According to the National Institute of Health, 8 out of 10 of adults will have low back pain at some time in thier lives.

Surprisingly, 90 percent of low back pain is idiopathic, or not attributable to anything.

Yet, at times this nonspecific low back pain interrupts our sleep and limits our ability to perform everyday tasks.

Whether it’s called a muscle strain or a bulging disc, low back pain is generally a natural result of aging, lasting from one day to six weeks.

Low back pain is rarely related to serious underlying conditions, but when these conditions do occur, they require immediate medical attention.

In my case, I had a sequestered disc where a piece of the disc material floats free and hits the spinal nerve roots.

Although, it was scary, debilitating, and I loss some function, medical interventions including physical therapy worked and I did not need spinal surgery.

The American College of Physicians and the American Pain Society released guidelines on the diagnosis and treatment of low back pain.

These guidelines emphasize that doctors focus on patient history and a physical examination to determine the risks for chronic, disabling back pain.

Chronic low back pain is usually defined by symptoms lasting two months or more.

Diagnostics like magnetic resonance imaging and consultation with an orthopedic spine surgeon is recommended for chronic pain when severe or progressive neurologic deficits are present or when serious underlying conditions are suspected.
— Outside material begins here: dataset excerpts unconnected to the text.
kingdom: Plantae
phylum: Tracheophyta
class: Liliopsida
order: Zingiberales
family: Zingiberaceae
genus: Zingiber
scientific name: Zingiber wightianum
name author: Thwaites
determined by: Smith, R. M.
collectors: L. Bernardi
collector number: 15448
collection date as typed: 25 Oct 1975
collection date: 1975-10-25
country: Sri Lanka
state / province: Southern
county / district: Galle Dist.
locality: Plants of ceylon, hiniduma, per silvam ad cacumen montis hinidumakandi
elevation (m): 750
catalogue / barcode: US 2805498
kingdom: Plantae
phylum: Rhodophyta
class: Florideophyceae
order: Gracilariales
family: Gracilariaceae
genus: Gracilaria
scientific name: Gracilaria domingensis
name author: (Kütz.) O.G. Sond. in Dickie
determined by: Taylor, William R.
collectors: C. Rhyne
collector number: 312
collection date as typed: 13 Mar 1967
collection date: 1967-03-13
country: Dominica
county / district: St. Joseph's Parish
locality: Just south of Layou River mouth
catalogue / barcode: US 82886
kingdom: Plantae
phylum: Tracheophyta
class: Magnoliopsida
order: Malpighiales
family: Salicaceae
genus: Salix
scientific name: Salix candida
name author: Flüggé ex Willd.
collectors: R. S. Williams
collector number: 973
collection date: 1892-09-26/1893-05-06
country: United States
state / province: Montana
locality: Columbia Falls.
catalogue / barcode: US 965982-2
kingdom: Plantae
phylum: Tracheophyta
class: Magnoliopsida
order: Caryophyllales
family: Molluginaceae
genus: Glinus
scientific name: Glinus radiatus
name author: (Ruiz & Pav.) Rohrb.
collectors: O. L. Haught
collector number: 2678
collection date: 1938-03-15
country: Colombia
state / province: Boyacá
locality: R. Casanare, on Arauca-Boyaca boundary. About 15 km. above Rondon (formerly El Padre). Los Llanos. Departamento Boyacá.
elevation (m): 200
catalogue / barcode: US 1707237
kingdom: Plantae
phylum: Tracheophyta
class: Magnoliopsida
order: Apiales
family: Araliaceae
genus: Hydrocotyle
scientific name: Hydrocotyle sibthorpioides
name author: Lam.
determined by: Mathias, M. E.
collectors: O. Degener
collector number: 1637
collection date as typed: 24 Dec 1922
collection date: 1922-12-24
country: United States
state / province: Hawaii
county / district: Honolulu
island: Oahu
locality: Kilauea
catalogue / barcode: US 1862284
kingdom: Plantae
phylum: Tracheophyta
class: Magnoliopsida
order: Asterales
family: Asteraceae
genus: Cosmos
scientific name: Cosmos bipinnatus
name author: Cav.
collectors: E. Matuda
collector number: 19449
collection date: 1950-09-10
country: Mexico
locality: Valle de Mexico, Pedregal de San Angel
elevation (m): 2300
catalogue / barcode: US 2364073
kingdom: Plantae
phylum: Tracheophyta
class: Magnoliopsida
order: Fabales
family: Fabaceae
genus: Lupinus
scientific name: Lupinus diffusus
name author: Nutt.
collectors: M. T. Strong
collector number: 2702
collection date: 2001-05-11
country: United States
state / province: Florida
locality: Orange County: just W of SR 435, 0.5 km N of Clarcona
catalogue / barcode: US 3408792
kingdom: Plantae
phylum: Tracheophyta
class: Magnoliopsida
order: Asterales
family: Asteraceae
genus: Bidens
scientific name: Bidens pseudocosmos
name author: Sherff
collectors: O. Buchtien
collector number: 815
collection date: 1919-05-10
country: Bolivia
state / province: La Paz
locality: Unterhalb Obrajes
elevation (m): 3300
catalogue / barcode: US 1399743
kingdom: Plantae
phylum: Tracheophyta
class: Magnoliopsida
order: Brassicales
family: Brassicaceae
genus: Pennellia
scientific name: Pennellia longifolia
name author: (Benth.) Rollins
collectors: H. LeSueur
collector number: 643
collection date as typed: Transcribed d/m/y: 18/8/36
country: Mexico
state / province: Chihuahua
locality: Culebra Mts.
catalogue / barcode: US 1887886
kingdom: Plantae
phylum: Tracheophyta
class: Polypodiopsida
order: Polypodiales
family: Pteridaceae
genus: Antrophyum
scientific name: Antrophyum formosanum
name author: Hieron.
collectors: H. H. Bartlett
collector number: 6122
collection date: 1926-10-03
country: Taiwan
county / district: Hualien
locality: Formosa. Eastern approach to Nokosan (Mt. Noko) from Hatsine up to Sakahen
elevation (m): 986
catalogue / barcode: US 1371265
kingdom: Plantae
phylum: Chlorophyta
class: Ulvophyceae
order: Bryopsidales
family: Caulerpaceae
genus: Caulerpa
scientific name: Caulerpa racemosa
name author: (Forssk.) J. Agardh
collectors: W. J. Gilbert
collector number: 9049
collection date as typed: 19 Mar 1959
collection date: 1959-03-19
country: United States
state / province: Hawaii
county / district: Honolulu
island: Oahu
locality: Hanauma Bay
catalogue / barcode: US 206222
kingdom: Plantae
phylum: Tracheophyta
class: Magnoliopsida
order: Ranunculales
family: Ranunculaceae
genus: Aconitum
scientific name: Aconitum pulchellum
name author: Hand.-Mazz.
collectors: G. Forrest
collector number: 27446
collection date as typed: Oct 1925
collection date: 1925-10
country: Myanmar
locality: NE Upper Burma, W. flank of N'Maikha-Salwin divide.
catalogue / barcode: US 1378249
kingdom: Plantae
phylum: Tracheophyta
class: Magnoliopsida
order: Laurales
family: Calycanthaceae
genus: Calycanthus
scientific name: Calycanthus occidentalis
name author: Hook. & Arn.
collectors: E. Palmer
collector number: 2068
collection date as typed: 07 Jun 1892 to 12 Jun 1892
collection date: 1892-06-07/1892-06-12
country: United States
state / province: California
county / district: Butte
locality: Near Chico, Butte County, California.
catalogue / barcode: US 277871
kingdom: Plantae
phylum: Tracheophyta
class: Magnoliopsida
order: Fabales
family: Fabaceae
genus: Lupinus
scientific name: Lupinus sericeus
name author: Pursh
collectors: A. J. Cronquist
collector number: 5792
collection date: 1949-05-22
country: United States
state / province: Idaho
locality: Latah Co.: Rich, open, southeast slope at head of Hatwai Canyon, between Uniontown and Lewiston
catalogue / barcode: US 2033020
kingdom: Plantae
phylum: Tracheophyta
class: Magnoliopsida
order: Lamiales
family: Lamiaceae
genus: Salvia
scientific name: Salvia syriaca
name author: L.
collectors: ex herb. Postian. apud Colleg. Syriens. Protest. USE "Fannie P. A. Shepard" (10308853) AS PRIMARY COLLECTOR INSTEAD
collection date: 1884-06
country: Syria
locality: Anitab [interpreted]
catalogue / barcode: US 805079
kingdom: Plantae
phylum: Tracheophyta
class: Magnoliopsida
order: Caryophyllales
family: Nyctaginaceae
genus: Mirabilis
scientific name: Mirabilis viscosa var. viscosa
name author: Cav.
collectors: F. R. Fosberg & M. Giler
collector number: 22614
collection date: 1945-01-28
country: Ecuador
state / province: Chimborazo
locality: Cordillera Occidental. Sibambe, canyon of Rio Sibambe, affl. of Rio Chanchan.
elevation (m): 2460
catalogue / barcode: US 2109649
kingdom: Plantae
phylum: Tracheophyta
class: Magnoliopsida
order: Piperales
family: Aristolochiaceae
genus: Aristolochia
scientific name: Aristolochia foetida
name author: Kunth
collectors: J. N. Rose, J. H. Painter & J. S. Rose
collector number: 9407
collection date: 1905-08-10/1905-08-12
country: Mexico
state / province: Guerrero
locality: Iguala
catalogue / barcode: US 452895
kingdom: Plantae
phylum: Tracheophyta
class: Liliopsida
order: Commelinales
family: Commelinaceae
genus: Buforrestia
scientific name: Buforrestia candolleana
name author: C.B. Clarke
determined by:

If you have a back injury on the job, report it to obtain worker’s compensation.

The Family Medical Leave Act also provides eligible employees up to 12 weeks of job-protected leave for medical conditions.

Vocational rehabilitation services may help with training for a new occupation if you cannot continue to work at the same job.

An individual has a “disability” under the Americans with Disabilities Act if he or she has a physical or mental impairment that substantially limits one or more major life activities.

If asked, an employer has a responsibility under the ADA to provide accommodations that let the employee do their job unless it would require significant difficulty or expense for the employer.

Many accommodations are as simple as allowing an employee to stand, walk or stretch.

Other solutions might include part-time work from home or reassignment to a vacant position.



Social Security disability and private insurance benefits may be approved if you are unable to work because of a chronic condition lasting six or more months.

The National Institute of Neurological Disorders and Stroke recommends back pain sufferers to not seek bed rest and begin stretching exercises and normal daily activities as soon as possible.

Ask your doctor for a physical therapy referral to strengthen core muscle groups, improve mobility and flexibility, as well as recommending medications to relieve pain.

Other treatments include:

• manipulation by professionally licensed specialists such as chiropractors, naprapaths and massage therapists;

• acupuncture may help to reduce pain;

• occupational therapy to increase activities for daily living;

• yoga helps bodily postures to increase flexibility;

• body inversion equipment for passive stretching;

• rollers and therapy balls for self-message;

• back pillows are lumbar support for sitting and sleeping;

• dieting and keeping weight under control especially the mid-section;

• put your wallet in your front pocket and lighten up purses and backpacks;

• stop smoking. Research suggests a link between smoking and chronic back pain;

• aerobic exercise by taking short walks on level surfaces and gradually increasing distance and time;

• applying ice the first 48 hours and using a heating pad set on low. Some experts recommend switching back and forth between heat and cold.